Data entries:
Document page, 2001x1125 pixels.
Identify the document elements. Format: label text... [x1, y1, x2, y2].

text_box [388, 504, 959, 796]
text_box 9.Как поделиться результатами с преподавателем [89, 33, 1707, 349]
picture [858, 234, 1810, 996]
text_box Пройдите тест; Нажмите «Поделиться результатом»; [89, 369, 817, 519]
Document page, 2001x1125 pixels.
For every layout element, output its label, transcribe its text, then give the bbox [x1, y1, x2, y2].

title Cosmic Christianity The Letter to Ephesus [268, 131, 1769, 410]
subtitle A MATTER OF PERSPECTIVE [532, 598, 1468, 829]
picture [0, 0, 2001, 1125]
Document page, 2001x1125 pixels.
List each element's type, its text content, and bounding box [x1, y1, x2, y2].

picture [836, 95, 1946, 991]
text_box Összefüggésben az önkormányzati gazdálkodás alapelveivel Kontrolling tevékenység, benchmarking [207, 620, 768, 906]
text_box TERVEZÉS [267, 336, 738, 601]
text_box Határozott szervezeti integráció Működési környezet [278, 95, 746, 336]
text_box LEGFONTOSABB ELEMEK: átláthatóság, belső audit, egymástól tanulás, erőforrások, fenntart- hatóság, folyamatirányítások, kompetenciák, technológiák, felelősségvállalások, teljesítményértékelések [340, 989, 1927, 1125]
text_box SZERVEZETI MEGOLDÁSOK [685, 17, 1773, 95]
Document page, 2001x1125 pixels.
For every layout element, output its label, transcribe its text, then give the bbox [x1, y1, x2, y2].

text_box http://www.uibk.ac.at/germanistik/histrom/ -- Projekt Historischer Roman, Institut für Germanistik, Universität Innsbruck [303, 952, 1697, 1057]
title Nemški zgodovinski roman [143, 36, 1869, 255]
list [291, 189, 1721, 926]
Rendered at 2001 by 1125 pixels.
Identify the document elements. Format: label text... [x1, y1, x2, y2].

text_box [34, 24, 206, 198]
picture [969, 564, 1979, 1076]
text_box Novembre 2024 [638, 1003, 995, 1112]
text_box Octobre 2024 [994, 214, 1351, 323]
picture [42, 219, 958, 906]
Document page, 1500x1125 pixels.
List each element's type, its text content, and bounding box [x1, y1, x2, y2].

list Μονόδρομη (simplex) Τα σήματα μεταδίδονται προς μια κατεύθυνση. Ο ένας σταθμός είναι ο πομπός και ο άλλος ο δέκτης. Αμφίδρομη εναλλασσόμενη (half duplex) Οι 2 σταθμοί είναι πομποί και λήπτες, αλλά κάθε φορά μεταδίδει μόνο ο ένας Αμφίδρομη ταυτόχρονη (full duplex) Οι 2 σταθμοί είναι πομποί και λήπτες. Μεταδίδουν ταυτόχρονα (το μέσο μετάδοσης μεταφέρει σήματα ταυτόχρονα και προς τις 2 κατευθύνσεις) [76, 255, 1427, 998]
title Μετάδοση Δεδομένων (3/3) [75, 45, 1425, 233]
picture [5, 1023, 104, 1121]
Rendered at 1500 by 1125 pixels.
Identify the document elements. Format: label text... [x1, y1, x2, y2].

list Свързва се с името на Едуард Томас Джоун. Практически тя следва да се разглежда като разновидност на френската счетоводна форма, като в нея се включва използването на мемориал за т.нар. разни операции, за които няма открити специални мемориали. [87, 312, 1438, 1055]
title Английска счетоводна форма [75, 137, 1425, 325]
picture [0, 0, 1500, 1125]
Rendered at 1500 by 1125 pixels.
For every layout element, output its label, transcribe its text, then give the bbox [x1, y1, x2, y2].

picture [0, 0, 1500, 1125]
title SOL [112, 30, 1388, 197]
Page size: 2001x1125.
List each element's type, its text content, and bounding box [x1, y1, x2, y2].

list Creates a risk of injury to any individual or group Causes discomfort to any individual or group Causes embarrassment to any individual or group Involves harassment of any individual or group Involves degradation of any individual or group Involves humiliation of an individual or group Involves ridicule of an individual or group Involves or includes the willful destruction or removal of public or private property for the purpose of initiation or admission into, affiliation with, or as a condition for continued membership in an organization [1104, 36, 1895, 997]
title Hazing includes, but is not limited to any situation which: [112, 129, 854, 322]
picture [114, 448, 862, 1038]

_What you need to do:_ Each record above has to be set down again, word for word.

_Result:_
Document page, 2001x1125 pixels.
Identify the document elements. Format: label text... [x1, y1, x2, y2].

text_box [388, 504, 959, 796]
text_box 9.Как поделиться результатами с преподавателем [89, 33, 1707, 349]
picture [858, 234, 1810, 996]
text_box Пройдите тест; Нажмите «Поделиться результатом»; [89, 369, 817, 519]
Document page, 2001x1125 pixels.
For every layout element, output its label, transcribe its text, then give the bbox [x1, y1, x2, y2].

title Cosmic Christianity The Letter to Ephesus [268, 131, 1769, 410]
subtitle A MATTER OF PERSPECTIVE [532, 598, 1468, 829]
picture [0, 0, 2001, 1125]
Document page, 2001x1125 pixels.
List each element's type, its text content, and bounding box [x1, y1, x2, y2].

picture [836, 95, 1946, 991]
text_box Összefüggésben az önkormányzati gazdálkodás alapelveivel Kontrolling tevékenység, benchmarking [207, 620, 768, 906]
text_box TERVEZÉS [267, 336, 738, 601]
text_box Határozott szervezeti integráció Működési környezet [278, 95, 746, 336]
text_box LEGFONTOSABB ELEMEK: átláthatóság, belső audit, egymástól tanulás, erőforrások, fenntart- hatóság, folyamatirányítások, kompetenciák, technológiák, felelősségvállalások, teljesítményértékelések [340, 989, 1927, 1125]
text_box SZERVEZETI MEGOLDÁSOK [685, 17, 1773, 95]
Document page, 2001x1125 pixels.
For every layout element, output its label, transcribe its text, then give the bbox [x1, y1, x2, y2].

text_box http://www.uibk.ac.at/germanistik/histrom/ -- Projekt Historischer Roman, Institut für Germanistik, Universität Innsbruck [303, 952, 1697, 1057]
title Nemški zgodovinski roman [143, 36, 1869, 255]
list [291, 189, 1721, 926]
Rendered at 2001 by 1125 pixels.
Identify the document elements. Format: label text... [x1, y1, x2, y2].

text_box [34, 24, 206, 198]
picture [969, 564, 1979, 1076]
text_box Novembre 2024 [638, 1003, 995, 1112]
text_box Octobre 2024 [994, 214, 1351, 323]
picture [42, 219, 958, 906]
Document page, 1500x1125 pixels.
List each element's type, its text content, and bounding box [x1, y1, x2, y2].

list Μονόδρομη (simplex) Τα σήματα μεταδίδονται προς μια κατεύθυνση. Ο ένας σταθμός είναι ο πομπός και ο άλλος ο δέκτης. Αμφίδρομη εναλλασσόμενη (half duplex) Οι 2 σταθμοί είναι πομποί και λήπτες, αλλά κάθε φορά μεταδίδει μόνο ο ένας Αμφίδρομη ταυτόχρονη (full duplex) Οι 2 σταθμοί είναι πομποί και λήπτες. Μεταδίδουν ταυτόχρονα (το μέσο μετάδοσης μεταφέρει σήματα ταυτόχρονα και προς τις 2 κατευθύνσεις) [76, 255, 1427, 998]
title Μετάδοση Δεδομένων (3/3) [75, 45, 1425, 233]
picture [5, 1023, 104, 1121]
Rendered at 1500 by 1125 pixels.
Identify the document elements. Format: label text... [x1, y1, x2, y2].

list Свързва се с името на Едуард Томас Джоун. Практически тя следва да се разглежда като разновидност на френската счетоводна форма, като в нея се включва използването на мемориал за т.нар. разни операции, за които няма открити специални мемориали. [87, 312, 1438, 1055]
title Английска счетоводна форма [75, 137, 1425, 325]
picture [0, 0, 1500, 1125]
Rendered at 1500 by 1125 pixels.
For every layout element, output its label, transcribe its text, then give the bbox [x1, y1, x2, y2].

picture [0, 0, 1500, 1125]
title SOL [112, 30, 1388, 197]
Page size: 2001x1125.
List each element's type, its text content, and bounding box [x1, y1, x2, y2].

list Creates a risk of injury to any individual or group Causes discomfort to any individual or group Causes embarrassment to any individual or group Involves harassment of any individual or group Involves degradation of any individual or group Involves humiliation of an individual or group Involves ridicule of an individual or group Involves or includes the willful destruction or removal of public or private property for the purpose of initiation or admission into, affiliation with, or as a condition for continued membership in an organization [1104, 36, 1895, 997]
title Hazing includes, but is not limited to any situation which: [112, 129, 854, 322]
picture [114, 448, 862, 1038]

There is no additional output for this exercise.